In-Depth Comparison of NVIDIA Tesla Kepler GPU Accelerators

Brett Newman

·

November 18, 2013

This article provides in-depth details of the NVIDIA Tesla K-series GPU accelerators (codenamed “Kepler”). “Kepler” GPUs improve upon the previous-generation “Fermi” architecture.

For more information on other Tesla GPU architectures, please refer to:

In-Depth Comparison of NVIDIA Tesla “Maxwell” GPU Accelerators

In-Depth Comparison of NVIDIA Tesla “Volta” GPU Accelerators

Important changes available in the “Kepler” GPU architecture include:

Dynamic parallelism supports GPU threads launching new threads. This simplifies parallel programming and avoids unnecessary communication between the GPU and the CPU.
HyperQ enables up to 32 work queues per GPU. Multiple CPU cores and MPI processes are therefore able to address the GPU concurrently. Efficient utilization of the GPU resources is greatly improved.
SMX architecture provides a new streaming multiprocessor design optimized for performance per watt. Each SM contains 192 CUDA cores (up from 32 cores in Fermi).
PCI-Express generation 3.0 doubles data transfer rates between the host and the GPU.
GPU Boost increases the clock speed of all CUDA cores, providing a 30+% performance boost for many common applications.
Each SM contains more than twice as many registers (with another 2X on Tesla K80). Each thread may address four times as many registers.
Shared Memory Bank width is doubled. Likewise, shared memory bandwidth is doubled. Tesla K80 features an additional 2X increase in shared memory size.
Shuffle instructions allow threads to share data without use of shared memory.

“Kepler” Tesla GPU Specifications

The table below summarizes the features of the available Tesla GPU Accelerators. To learn more about any of these products, or to find out how best to leverage their capabilities, please speak with an HPC expert.

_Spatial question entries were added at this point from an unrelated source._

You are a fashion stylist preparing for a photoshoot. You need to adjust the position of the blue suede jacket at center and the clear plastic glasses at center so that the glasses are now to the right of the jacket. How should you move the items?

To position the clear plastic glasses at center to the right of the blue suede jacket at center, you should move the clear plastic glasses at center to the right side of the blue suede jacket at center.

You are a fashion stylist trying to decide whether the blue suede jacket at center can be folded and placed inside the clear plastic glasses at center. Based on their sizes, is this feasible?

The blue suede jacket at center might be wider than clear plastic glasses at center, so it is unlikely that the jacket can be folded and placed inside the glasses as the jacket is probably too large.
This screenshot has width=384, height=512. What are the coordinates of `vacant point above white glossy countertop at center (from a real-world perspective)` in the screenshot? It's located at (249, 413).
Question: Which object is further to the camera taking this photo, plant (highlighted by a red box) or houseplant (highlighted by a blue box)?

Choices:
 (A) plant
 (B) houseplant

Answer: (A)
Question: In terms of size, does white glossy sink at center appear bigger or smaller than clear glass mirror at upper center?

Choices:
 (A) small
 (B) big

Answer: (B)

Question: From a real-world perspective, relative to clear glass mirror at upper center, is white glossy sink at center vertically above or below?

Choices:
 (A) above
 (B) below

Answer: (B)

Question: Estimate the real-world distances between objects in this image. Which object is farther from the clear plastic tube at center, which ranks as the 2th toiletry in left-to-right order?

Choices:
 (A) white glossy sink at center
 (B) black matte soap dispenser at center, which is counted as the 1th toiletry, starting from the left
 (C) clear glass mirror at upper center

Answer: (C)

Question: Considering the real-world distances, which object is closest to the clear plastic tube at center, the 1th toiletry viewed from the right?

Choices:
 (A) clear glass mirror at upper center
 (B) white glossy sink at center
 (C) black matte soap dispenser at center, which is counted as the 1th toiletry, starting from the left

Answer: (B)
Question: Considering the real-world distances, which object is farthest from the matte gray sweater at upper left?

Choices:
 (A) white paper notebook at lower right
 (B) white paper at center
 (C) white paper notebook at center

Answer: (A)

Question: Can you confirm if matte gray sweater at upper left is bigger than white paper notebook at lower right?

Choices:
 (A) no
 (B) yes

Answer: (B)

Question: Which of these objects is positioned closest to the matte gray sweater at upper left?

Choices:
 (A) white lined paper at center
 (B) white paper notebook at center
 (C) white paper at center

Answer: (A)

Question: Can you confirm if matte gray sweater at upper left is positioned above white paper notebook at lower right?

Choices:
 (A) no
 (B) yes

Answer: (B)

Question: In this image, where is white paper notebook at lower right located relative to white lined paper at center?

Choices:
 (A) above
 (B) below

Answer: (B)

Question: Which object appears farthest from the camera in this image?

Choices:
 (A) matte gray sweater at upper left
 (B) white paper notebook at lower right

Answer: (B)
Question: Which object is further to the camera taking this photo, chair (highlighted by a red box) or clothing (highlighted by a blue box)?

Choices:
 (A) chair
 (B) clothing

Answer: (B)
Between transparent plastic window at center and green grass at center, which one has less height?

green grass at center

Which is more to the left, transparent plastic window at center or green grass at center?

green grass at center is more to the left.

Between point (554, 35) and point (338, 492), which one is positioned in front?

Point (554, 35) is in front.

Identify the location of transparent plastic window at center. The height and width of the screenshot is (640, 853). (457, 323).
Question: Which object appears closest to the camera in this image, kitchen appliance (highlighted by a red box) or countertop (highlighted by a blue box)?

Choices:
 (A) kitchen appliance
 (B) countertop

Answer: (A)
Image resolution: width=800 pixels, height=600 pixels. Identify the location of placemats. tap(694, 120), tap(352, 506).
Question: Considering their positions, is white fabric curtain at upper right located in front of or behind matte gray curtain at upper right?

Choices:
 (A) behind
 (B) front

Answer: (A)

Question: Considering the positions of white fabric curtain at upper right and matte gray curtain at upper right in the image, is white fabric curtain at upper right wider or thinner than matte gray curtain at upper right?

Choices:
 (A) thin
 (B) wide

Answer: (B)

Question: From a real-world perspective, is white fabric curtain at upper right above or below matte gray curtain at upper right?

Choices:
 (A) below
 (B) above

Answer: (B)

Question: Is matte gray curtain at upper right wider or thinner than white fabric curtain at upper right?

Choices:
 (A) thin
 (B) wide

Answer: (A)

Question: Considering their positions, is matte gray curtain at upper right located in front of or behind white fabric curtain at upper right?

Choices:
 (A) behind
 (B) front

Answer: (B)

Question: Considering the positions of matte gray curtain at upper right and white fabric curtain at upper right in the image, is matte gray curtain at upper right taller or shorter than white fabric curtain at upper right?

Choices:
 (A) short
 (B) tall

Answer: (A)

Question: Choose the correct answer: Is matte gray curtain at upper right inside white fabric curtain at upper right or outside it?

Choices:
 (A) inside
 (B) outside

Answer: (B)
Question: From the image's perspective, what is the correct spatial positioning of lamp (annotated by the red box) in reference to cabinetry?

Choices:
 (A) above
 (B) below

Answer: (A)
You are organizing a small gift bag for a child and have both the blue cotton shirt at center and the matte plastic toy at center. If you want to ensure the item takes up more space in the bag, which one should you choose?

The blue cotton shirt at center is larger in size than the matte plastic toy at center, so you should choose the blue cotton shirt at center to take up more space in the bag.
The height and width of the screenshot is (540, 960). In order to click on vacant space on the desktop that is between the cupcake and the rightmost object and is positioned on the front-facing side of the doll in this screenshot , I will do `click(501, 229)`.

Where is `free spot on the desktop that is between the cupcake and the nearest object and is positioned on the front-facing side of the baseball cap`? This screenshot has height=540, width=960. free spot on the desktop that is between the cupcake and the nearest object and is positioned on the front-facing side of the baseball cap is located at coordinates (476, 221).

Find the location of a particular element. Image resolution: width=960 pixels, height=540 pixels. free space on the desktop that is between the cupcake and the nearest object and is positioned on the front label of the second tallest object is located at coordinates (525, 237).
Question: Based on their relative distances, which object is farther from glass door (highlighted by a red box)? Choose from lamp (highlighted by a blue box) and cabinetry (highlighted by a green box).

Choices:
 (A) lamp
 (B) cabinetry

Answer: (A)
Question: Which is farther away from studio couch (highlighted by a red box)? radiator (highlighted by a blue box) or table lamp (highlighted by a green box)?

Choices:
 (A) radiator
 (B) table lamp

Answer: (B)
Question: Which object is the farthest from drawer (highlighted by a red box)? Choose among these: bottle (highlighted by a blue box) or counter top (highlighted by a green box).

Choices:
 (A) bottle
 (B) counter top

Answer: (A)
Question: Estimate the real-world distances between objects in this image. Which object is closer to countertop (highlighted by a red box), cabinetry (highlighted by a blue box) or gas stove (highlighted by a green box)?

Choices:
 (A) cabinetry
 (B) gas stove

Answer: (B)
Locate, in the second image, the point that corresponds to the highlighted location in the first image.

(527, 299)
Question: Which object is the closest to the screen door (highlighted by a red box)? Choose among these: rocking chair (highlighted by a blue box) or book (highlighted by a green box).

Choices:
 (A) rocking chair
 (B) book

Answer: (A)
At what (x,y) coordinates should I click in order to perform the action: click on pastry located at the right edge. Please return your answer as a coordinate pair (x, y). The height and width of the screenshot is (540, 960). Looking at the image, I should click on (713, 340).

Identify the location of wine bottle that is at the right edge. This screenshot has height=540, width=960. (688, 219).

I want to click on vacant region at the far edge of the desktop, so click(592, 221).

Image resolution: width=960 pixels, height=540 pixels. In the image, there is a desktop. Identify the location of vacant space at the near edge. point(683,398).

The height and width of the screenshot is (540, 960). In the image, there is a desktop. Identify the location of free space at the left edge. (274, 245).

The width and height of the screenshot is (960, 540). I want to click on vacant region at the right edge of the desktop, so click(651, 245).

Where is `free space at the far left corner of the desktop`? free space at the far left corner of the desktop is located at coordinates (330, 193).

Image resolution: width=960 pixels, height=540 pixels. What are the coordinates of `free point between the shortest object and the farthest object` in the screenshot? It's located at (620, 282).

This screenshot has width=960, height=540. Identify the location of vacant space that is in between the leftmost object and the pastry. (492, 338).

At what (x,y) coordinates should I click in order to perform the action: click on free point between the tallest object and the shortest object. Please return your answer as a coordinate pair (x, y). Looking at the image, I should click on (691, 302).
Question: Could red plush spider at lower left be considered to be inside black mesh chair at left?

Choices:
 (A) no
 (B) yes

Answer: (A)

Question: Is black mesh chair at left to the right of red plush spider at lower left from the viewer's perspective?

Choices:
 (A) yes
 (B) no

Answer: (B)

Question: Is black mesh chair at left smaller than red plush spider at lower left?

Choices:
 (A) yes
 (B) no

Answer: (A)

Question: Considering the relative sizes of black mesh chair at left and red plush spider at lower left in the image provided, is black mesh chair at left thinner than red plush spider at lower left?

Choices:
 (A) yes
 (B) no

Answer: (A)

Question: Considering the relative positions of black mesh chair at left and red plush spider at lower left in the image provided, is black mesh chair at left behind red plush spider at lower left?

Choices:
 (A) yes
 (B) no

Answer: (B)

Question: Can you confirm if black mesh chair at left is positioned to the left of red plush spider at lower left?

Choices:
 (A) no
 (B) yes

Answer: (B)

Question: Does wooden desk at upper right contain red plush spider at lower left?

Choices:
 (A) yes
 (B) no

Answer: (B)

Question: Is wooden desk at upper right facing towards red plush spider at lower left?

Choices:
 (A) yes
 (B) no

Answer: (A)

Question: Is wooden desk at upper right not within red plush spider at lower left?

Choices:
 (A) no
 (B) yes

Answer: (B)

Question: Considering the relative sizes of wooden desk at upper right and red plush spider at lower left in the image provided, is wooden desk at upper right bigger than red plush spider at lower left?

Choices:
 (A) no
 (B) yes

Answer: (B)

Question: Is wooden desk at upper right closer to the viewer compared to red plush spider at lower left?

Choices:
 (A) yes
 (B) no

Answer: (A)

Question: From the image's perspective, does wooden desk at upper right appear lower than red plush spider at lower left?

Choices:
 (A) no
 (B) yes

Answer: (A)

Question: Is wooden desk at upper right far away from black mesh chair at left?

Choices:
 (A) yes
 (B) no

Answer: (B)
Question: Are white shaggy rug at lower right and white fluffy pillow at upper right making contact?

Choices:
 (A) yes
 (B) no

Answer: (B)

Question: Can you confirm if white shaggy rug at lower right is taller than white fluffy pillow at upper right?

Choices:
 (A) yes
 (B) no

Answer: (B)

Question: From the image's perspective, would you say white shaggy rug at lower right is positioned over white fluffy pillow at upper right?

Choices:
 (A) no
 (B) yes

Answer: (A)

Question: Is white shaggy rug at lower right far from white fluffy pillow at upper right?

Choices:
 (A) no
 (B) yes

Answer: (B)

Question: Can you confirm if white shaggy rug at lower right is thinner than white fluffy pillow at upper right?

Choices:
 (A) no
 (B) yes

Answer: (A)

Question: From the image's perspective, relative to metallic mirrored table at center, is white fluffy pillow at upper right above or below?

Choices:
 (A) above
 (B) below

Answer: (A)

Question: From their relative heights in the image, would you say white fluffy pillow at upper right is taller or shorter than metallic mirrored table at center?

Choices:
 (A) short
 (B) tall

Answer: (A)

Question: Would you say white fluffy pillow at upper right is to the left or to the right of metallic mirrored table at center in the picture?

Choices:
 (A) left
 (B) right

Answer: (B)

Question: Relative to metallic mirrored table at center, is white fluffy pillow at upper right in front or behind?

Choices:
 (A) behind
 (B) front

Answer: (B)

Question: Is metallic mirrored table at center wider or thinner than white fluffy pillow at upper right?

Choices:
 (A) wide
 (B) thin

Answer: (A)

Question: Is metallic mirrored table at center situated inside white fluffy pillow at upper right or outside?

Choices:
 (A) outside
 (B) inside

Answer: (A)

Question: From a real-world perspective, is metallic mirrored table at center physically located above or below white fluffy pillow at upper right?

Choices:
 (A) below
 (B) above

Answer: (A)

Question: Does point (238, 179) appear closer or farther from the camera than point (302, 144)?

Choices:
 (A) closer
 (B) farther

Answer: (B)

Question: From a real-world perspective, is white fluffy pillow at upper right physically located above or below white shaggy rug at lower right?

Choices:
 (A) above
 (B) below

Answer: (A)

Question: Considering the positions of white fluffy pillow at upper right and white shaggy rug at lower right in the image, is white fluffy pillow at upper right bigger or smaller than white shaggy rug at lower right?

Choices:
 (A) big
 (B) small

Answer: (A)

Currently-shipping Tesla ‘Kepler’ GPUs
Previous Tesla ‘Kepler’ GPU Models

Feature	Tesla K80	Tesla K40
GPU Chip(s)	2x Kepler GK210	Kepler GK110b
Peak Single Precision (base clocks)	5.60 TFLOPS (both GPUs combined)	4.29 TFLOPS
Peak Double Precision (base clocks)	1.87 TFLOPS (both GPUs combined)	1.43 TFLOPS
Peak Single Precision (GPU Boost)	8.73 TFLOPS (both GPUs combined)	5.04 TFLOPS
Peak Double Precision (GPU Boost)	2.91 TFLOPS (both GPUs combined)	1.68 TFLOPS
Onboard GDDR5 Memory¹	24GB (12GB per GPU)	12 GB
Memory Bandwidth¹	480 GB/s (240 GB/s per GPU)	288 GB/s
PCI-Express Generation	3.0
Achievable PCI-E transfer bandwidth	12 GB/s	12 GB/s
# of SMX Units	26 (13 per GPU)	15
# of CUDA Cores	4992 (2496 per GPU)	2880
Memory Clock	2500 MHz	3004 MHz
GPU Base Clock	560 MHz	745 MHz
GPU Boost Support	Yes – Dynamic	Yes – Static
GPU Boost Clocks	23 levels between 562 MHz and 875 MHz	810 MHz 875 MHz
Architecture features	SMX, Dynamic Parallelism, Hyper-Q
Compute Capability	3.7	3.5
Workstation Support	–	Yes
Server Support	Yes
Wattage (TDP)	300W (plus Zero Power Idle)	235W

1. Measured with ECC disabled. Memory capacity and performance are reduced with ECC enabled.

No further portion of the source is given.